Gestern Abend war viel feine Gesellschaft da, auch viele Geishas, heute morgen viel Leute vom Lande.

Am Freitag und Samstag fuhren wir um halb zehn Uhr auf Stadtkosten mit vier Elektrischen ins Lager, heute nachmittag um halb vier Uhr.

Drei Tage fern dem Lager, man hatte es schon fast vergessen! [...]
 

Anmerkungen

1.  Mit Divisionär ist der Kommandeur der örtlichen (18.) Armeedivision gemeint (vermutlich zugleich Standortältester).

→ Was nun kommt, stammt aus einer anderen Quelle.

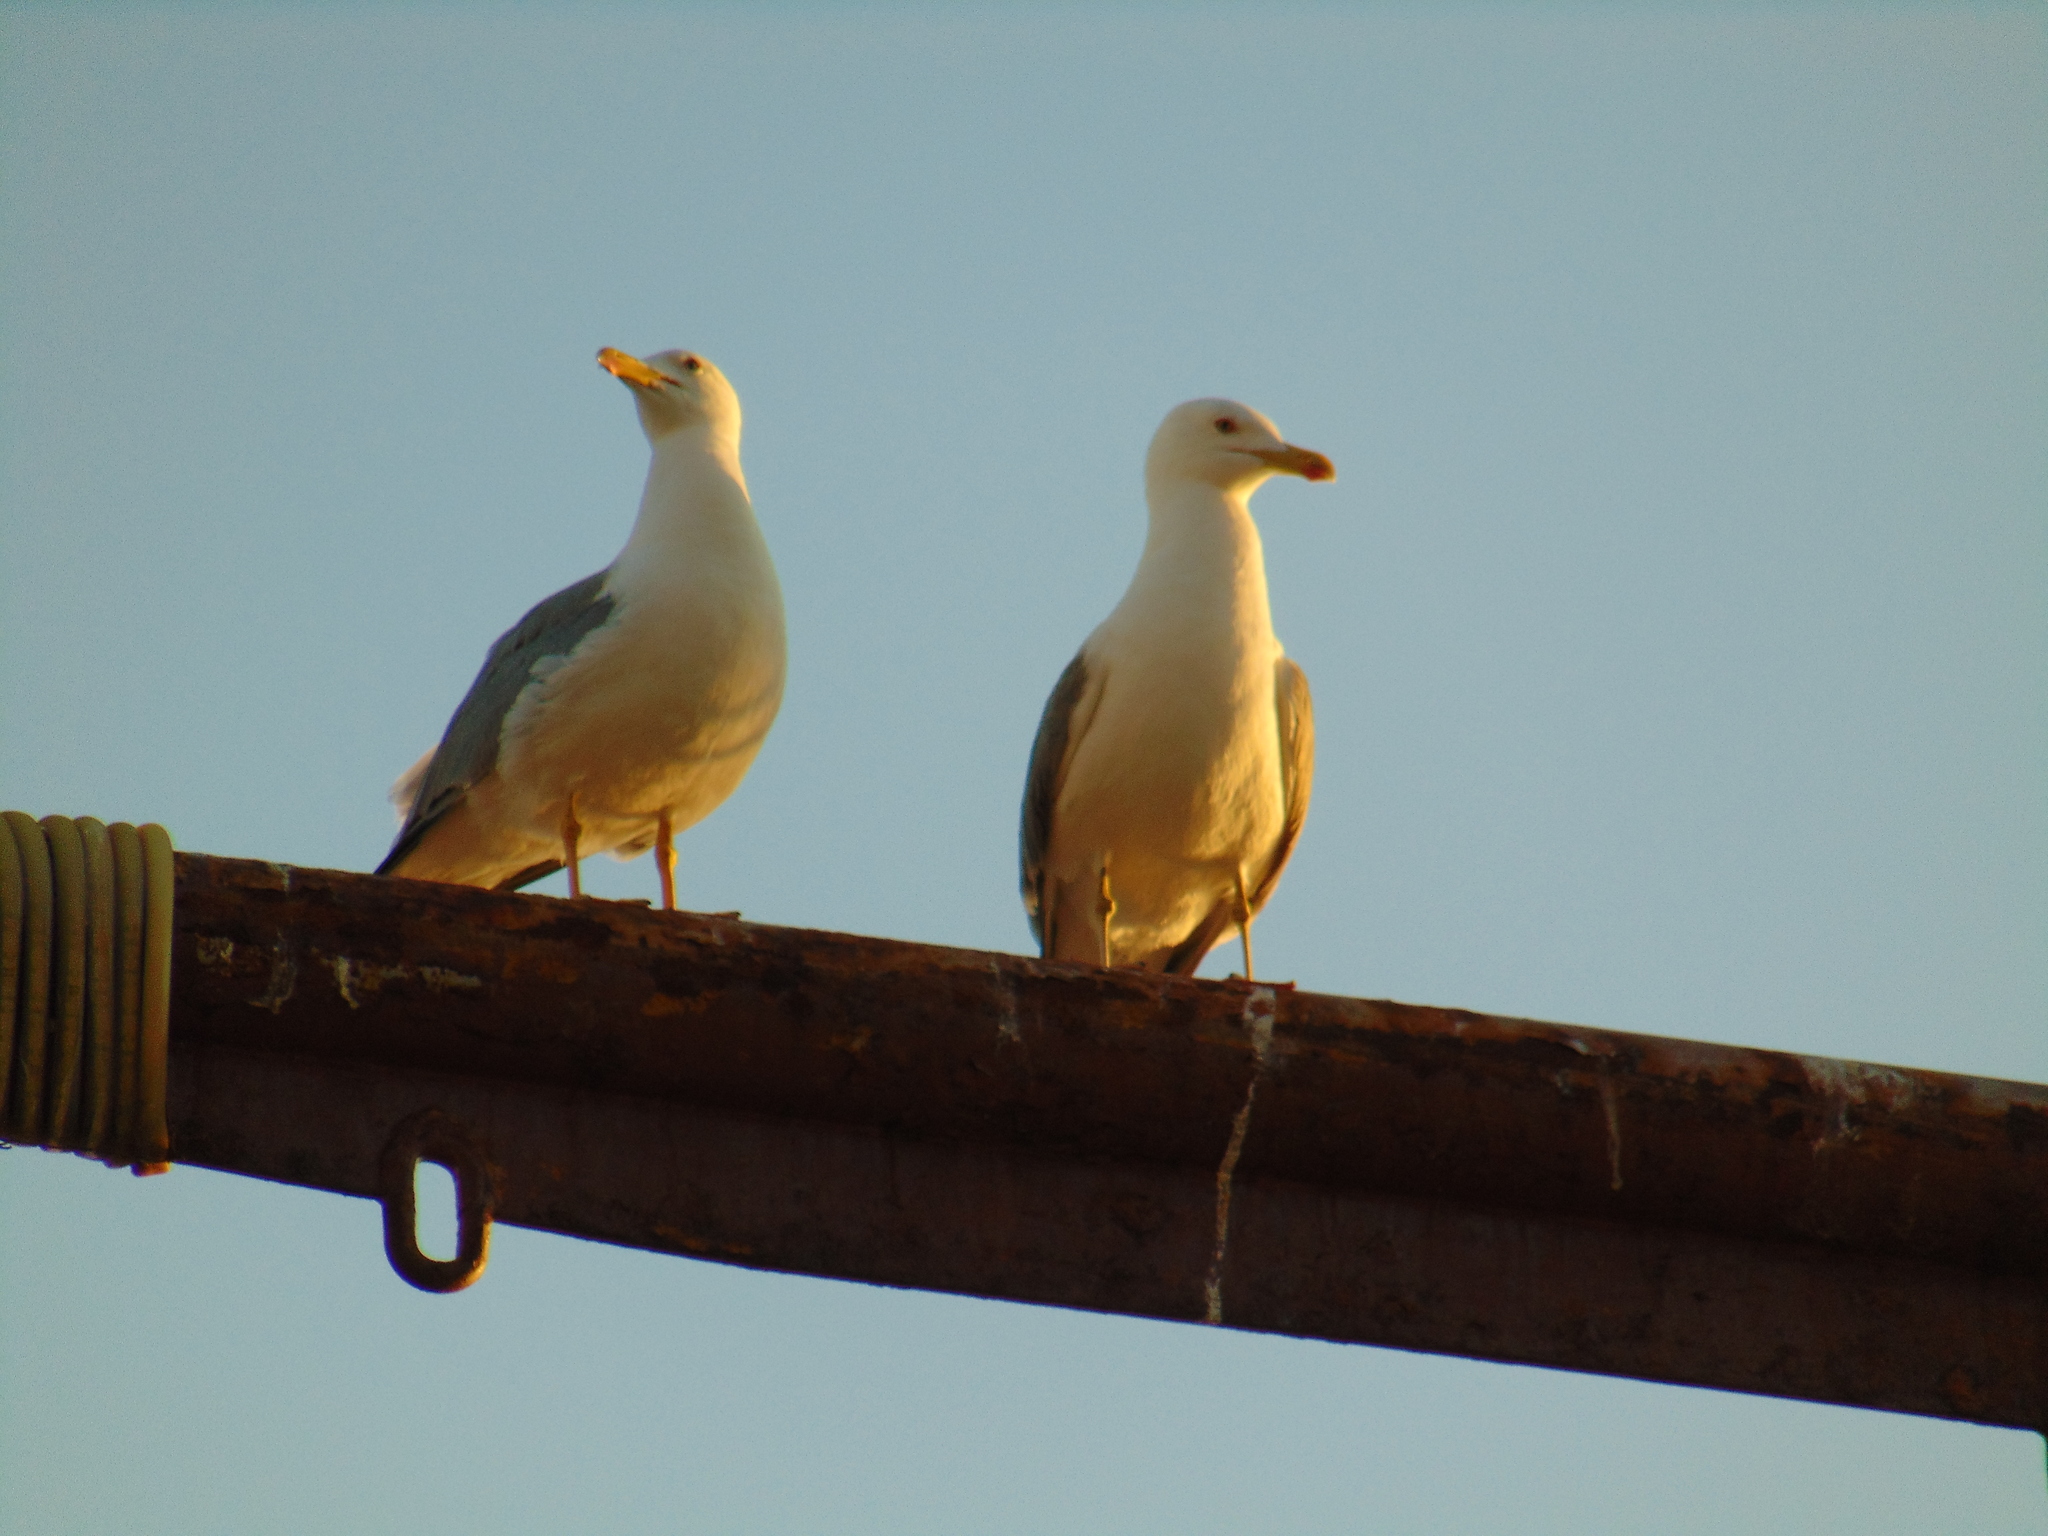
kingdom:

2.  Es handelt sich also um das »Sinfonie-Orchester«.

3.  Möglicherweise handelt es sich um Kendo, das 1911 in den Schulen eingeführt wurde.

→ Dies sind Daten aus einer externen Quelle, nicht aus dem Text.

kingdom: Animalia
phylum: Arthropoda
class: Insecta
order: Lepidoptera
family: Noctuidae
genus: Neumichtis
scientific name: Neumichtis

4.  Möglicherweise ein dolchartiges Schwert von etwa 22,5 cm Länge.

5.  Hier dürfte Lagerkommandant Watanabe gemeint sein.

6.  Nicht anders als in Deutschland war in Japan der Schutzmann für »Sitte und Ordnung« im weitesten Sinne zuständig.

7.  Nachdem der Abfahrtstermin feststand, fing man bereits an, die Bordzeitung zu planen. Die erste Ausgabe von »Der Heimatswimpel« erschien noch in Japan!

8.  »Toni« ist ein Drama von Theodor Körner, »Leander im Frack« ein Schwank von Wilhelm Wolters.

9.  Traditionelles Volkslied »Rose[n]stock, Holderblüh / Wenn i mei Dirnderl sieh« usw.

10.  Das ist eine Anspielung auf den »harten Kern« um den zeitweiligen Lagerältesten Major Anders.